Solved – How to compute mean vector and covariance matrix of equal distributions

machine learningnormal distributionprobabilityself-study

This question is an extended version of this one.

As you can see here, two distributions are equal, I need to compute the parameters a,b,c,d and e. Could you show me a way to do that?


Assume a two-class problem with equal a priori class probabilities and Gaussian class-conditional densities as follows:

$$p(x\mid w_1) = {\cal N}\left(\begin{bmatrix} 0 \\ 0 \end{bmatrix},\begin{bmatrix} a & c \\ c & b \end{bmatrix}\right)\quad\text{and}\quad p(x\mid w_2) =
{\cal N}\left(\begin{bmatrix} d \\ e \end{bmatrix},\begin{bmatrix} 1 & 0 \\ 0 & 1 \end{bmatrix}\right)$$

where $ab-c^2=1$.

Best Answer

Disclaimer: The answer below responded to the original version of the OP's question, which was quite different in nature and less specific than the current version.


$p(x∣w_1)$ and $p(x∣w2)$ are equal.

OK, this is going to take a lot longer to answer.

In some statistical applications, a statistician (or a machine, since you included machine learning as a tag) needs to decide which of two hypotheses is true: $H_1 \colon w = w_1$ and $H_2 \colon w = w_2$. It is known that $$P(w = w_1) = P(w = w_2) = \frac{1}{2}.$$ This is what the equal a priori probabilities that you keep referring to means.

Here is a simple method: Always decide that $w = w_1$, and so hypothesis $H_1$ is always the true hypothesis. When in fact $H_1$ is true, your decision is perfectly correct; when in fact $H_2$ is true your decision is perfectly wrong, and thus you have a $50\%$ chance of making an error. More sophisticated methods use a coin toss or a call to a random number generator to decide, but unfortunately still have a $50\%$ chance of making an an error; the same as the simpler mulish insistence that $H_1$ is always true.

To get better performance, i.e., smaller error probability), the statistician might observe a random variable whose distribution depends on the value of $w$. If $w = w_1$, the distribution is $p(x\mid w_1)$; if $w = w_2$, the distribution is $p(x\mid w_2)$. For example, if $w = w_1$, $x$ is a normal random variable with mean $100$ and variance $1$, while if $w = w_2$, $x$ is a standard normal random variable with mean $0$ and variance $1$. So if the statistician observes that $x$ has value $101.2$, it is highly likely that $w = w_1$ and thus very likely that $H_1$ is true because a standard normal random variable is quite unlikely to have large value. On the other hand, if $x$ has small value (say between $-4$ and $+4$), then it is quite likely that $H_2$ is true and $w = w_2$. But notice that all this depends critically on the distributions $p(x\mid w_1)$ and $p(x\mid w_2)$ being different. If the distributions are the same, then observing $x$ is of no help in deciding between $H_1$ and $H_2$. Thus when you claim that

$p(x∣w_1)$ and $p(x∣w_2)$ are equal

you are effectively insisting that observing $x$ is useless as far as deciding between $H_1$ and $H_2$ is concerned.

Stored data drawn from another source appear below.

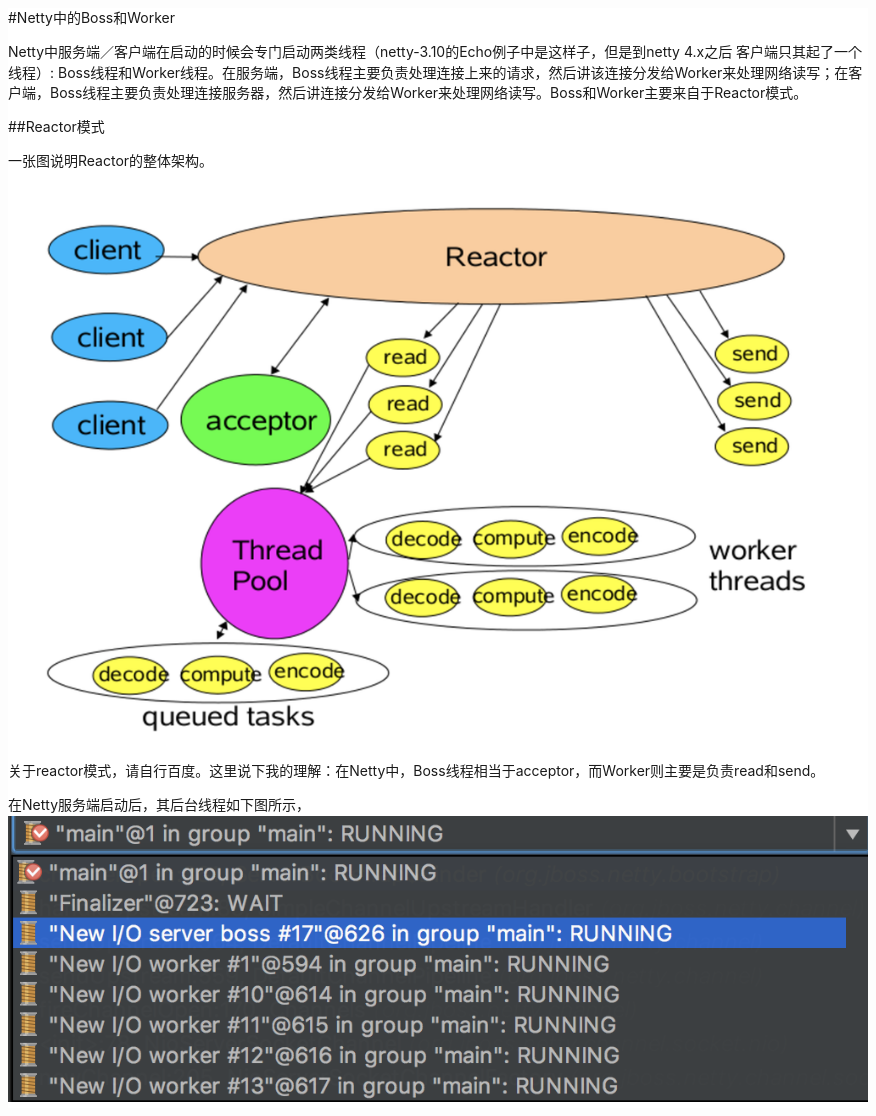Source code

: #Netty中的Boss和Worker

Netty中服务端／客户端在启动的时候会专门启动两类线程（netty-3.10的Echo例子中是这样子，但是到netty 4.x之后 客户端只其起了一个线程）: Boss线程和Worker线程。在服务端，Boss线程主要负责处理连接上来的请求，然后讲该连接分发给Worker来处理网络读写；在客户端，Boss线程主要负责处理连接服务器，然后讲连接分发给Worker来处理网络读写。Boss和Worker主要来自于Reactor模式。

##Reactor模式

一张图说明Reactor的整体架构。

![Reactor模式](./pic/Reactor.png)

关于reactor模式，请自行百度。这里说下我的理解：在Netty中，Boss线程相当于acceptor，而Worker则主要是负责read和send。

在Netty服务端启动后，其后台线程如下图所示，
![netty服务端](./pic/nettyServer.png)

So, how are these distributions known in the first place? The client might provide them to the statistician based on the knowledge of how the client's apparatus works. Your professor, like Professor Indiana Jones in the movie Raiders of the Lost Ark, might be making them up as he goes along (Remember that $99\frac{44}{100}\%$ of all statistics are made up!). In the context of machine learning, there may be training samples provided: Here are $200$ observations of $x$ when $H_1$ is true, and here are $200$ more when $H_2$ is true. (In your particular problem, $x$ is a bivariate normal random variable with independent (standard normal) components when $H_1$ is true and correlated normal components when $H_2$ is true, and so each sample would be a a pair of numbers). The machine estimates $p(x\mid w_1)$ from the first set of observations and $p(x\mid w_2)$ from the second set, and uses these estimates when making decisions when the real work comes along.

In summary, your claim that $p(x\mid w_1) = p(x\mid w_2)$ means that $x$ is totally useless in distinguishing the two cases. For your particular distribution, equality holds (if you nevertheless contiunue to insist on equality) exactly when $a=b=1$ and $c=d=e=0$ (in which case $ab-c^2 = 1$ as desired). There is no way of solving for $a,b,c,d,e$, or saying what values of $a,b,c,d,e$ make sense in your problem based on the information that you have provided. You need to be given these by your professor, or you need to be given training data so that you can estimate these parameters, or you should emulate Professor Jones and make up some numbers (subject to the constraints that $ab - c^2 = 1$ and $a, b > 0$) and solve the problem using these.